Excerpted passage:
● ● ● ● ● ● ●

Thomas Coulter, Burren Meadow, Newcastle, admitted a series of motoring offences last Thursday at Banbridge Magistrates Court.

He admitted driving while disqualified on June 29 last year, handling stolen goods, namely a van, possession of articles in connection with a fraud, number plates, not having insurance and unlawful possession of a class C drug Tramadol.

Coulter was sentenced to an enhanced combination order of 50 hours community service and one year probation.

The court heard that he was stopped at 11am while driving a van on the Castlewellan Road in Banbridge.

Police noticed that the registration plates were wrong for the vehicle and further inquiries revealed the van had been stolen seven months previously from a residential property in the Dromore area.

Coulter was in possession of Tramadol tablets and he said they belonged to his father and were properly proscribed. He was going to dispose of them.

He claimed that the van had been given to him by a man in lieu of monies owed to him.

Coulter said he did not know the vehicle was stolen but had not taken any steps to confirm any previous ownership of the van.

The defendant was the subject of a number of suspended sentences imposed at Lisburn and Newry courts.

● ● ● ● ● ● ●

Dataset items:
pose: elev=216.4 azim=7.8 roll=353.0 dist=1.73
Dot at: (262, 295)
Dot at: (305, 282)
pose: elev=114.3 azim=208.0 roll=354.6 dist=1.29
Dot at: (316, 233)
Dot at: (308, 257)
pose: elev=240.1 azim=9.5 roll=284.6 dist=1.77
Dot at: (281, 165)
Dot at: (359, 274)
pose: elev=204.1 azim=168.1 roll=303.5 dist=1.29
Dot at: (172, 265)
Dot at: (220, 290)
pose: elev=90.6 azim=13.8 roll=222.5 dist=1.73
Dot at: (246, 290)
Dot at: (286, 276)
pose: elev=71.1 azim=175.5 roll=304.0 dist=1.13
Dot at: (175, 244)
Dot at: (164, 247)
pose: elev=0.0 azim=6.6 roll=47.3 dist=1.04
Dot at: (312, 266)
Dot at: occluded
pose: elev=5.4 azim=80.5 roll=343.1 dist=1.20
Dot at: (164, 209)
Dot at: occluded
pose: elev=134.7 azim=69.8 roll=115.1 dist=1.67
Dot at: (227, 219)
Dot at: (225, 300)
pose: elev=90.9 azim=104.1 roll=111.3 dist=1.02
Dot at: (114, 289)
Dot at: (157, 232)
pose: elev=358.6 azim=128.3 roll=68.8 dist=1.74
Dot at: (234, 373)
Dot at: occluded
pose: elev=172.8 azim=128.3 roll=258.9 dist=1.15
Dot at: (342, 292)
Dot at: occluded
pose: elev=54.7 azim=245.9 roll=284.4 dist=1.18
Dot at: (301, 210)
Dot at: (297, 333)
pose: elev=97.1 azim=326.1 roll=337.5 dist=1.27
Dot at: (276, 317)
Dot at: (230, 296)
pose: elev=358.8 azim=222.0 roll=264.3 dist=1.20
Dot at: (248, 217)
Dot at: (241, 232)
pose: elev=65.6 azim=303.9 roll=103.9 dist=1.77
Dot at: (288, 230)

● ● ● ● ● ● ●

List of tasks:
#1 Arrange the listing as a numbered list, covering the stretch from the line containing "pose: elev=97.1 azim=326.1" through the end of the listing and leaving out blank lines.
#2 Pick up the court report on the motoring offences where it stops and continue it.

Results for each task:
#1
1. pose: elev=97.1 azim=326.1 roll=337.5 dist=1.27
2. Dot at: (276, 317)
3. Dot at: (230, 296)
4. pose: elev=358.8 azim=222.0 roll=264.3 dist=1.20
5. Dot at: (248, 217)
6. Dot at: (241, 232)
7. pose: elev=65.6 azim=303.9 roll=103.9 dist=1.77
8. Dot at: (288, 230)

#2
District Judge, Mr Paul Copeland, said Coulter had an appalling record with 70 previous convictions.

After reading a psychologist’s report on the defendant the judge said he had still managed to convince a probation officer he was fit for community service.

A barrister representing Coulter said there was sedentary work available and it would be ongoing.

Judge Copeland said that the defendant had not learned from opportunities given to him in the past.

The barrister said that his client had been supplied with the vehicle but had failed to make the appropriate checks.

He explained that normally Coulter’s partner would take him to his appointments with probation but on this occasion they had a verbal row and she refused to take him so he got in the vehicle.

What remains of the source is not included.